Notonegoro menambahkan, peniadaan pasar malam itu juga untuk menjaga kondisi Alun-alun Utara Yogyakarta. Setiap usai pelaksanaan pasar malam Sekaten, kondisi Alun-alun Utara Yogyakarta biasanya sangat memprihatinkan karena rumputnya rusak dan banyak sampah bertebaran.
Menurut Notonegoro, untuk menjaga kondisi Alun-alun Utara Yogyakarta, sempat muncul wacana pasar malam Sekaten digelar dua tahun sekali. Namun, Notonegoro belum bisa memastikan apakah wacana itu akan dijalankan.
Wakil Penghageng I KHP Nitya Budaya Keraton Yogyakarta, Gusti Kanjeng Ratu (GKR) Bendara, mengatakan, saat ini, banyak warga yang sudah melupakan nilai-nilai filosofis yang terkandung dalam tradisi Sekaten. Oleh karena itu, perlu upaya untuk mengenalkan kembali makna dan filosofi Sekaten kepada masyarakat luas.
“Intinya, kita ingin mengembalikan semangat dan makna Sekaten itu sendiri karena sekarang orang sudah mulai melupakan semangat Sekaten,” kata GKR Bendara, yang merupakan putri Sultan Hamengku Buwono X.
Sementara itu, sejumlah pejabat Pemerintah Kota (Pemkot) Yogyakarta irit bicara saat dimintai tanggapan soal peniadaan pasar malam tersebut. Padahal, selama ini, Pemkot Yogyakarta merupakan penyelenggara acara Pasar Malam Perayaan Sekaten.

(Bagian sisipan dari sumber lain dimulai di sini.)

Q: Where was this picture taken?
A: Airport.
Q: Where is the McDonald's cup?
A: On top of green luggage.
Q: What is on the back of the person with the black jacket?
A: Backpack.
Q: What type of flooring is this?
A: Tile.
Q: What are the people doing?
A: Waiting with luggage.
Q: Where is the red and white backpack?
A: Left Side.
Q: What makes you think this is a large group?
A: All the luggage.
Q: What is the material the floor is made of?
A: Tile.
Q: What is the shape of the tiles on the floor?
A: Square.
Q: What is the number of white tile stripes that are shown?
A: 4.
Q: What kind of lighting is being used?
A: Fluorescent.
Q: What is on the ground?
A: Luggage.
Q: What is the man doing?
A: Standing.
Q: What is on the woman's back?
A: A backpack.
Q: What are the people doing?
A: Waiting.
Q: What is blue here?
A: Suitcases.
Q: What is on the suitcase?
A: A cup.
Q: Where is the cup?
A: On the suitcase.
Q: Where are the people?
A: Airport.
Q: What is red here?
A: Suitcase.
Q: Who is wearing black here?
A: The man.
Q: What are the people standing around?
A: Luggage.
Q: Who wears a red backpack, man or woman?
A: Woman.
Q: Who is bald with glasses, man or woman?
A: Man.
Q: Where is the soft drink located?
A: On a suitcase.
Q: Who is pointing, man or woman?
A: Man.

Kepala Dinas Perindustrian dan Perdagangan Kota Yogyakarta Yunianto Dwisutono hanya membenarkan bahwa Pasar Malam Perayaan Sekaten ditiadakan tahun ini. “Betul (pasar malam ditiadakan), seperti disampaikan Gusti Bendara,” katanya.

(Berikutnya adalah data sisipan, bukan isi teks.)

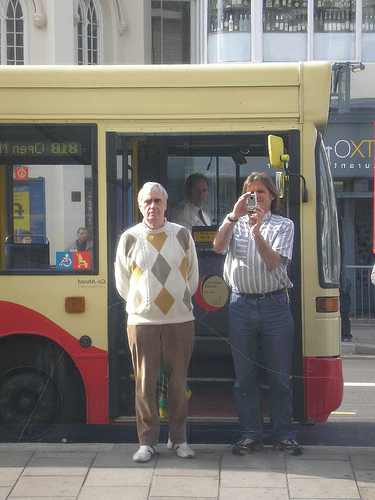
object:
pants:
[126, 321, 193, 446]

Adapun Sekretaris Dinas Pariwisata Kota Yogyakarta Yeti Martanti mengaku belum mengetahui ihwal peniadaan pasar malam tersebut. “Kalau Sekaten selalu ada karena itu, kan, upacara adat. Sementara, masalah pasar malamnya, saya masih belum begitu paham dengan hal ini,” katanya.
Disayangkan
Anggota DPRD Kota Yogyakarta Krisnadi Setyawan menyayangkan keputusan peniadaan pasar malam untuk menyemarakkan Sekaten. Hal ini karena pasar malam itu telah menjadi sumber penghasilan bagi para pedagang dan pelaku usaha di Yogyakarta dan sekitarnya.

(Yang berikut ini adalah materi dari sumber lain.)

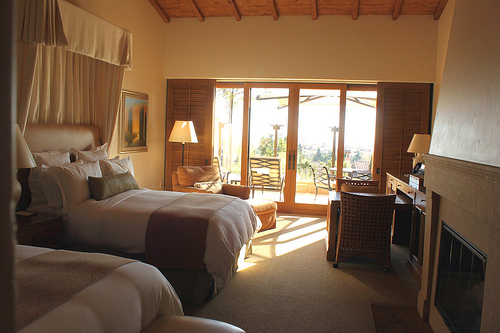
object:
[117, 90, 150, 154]
desert landscape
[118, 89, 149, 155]
hanging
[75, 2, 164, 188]
wall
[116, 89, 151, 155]
painting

“Ibaratnya, pasar malam di Sekaten itu menjadi kegiatan yang memberikan ‘bonus tahunan’ untuk teman-teman pelaku usaha di Yogyakarta dan sekitarnya,” kata Krisnadi, yang berasal dari Fraksi Gerindra.
Krisnadi menyatakan, apabila ada hal yang kurang pas dalam pelaksanaan pasar malam Sekaten, hal itu bisa diperbaiki secara teknis. Oleh karena itu, pasar malam tersebut bisa tetap digelar tanpa harus bertentangan dengan nilai-nilai Sekaten. “Saya berharap, Pemkot Yogyakarta bisa memfasilitasi dialog tentang hal ini,” katanya.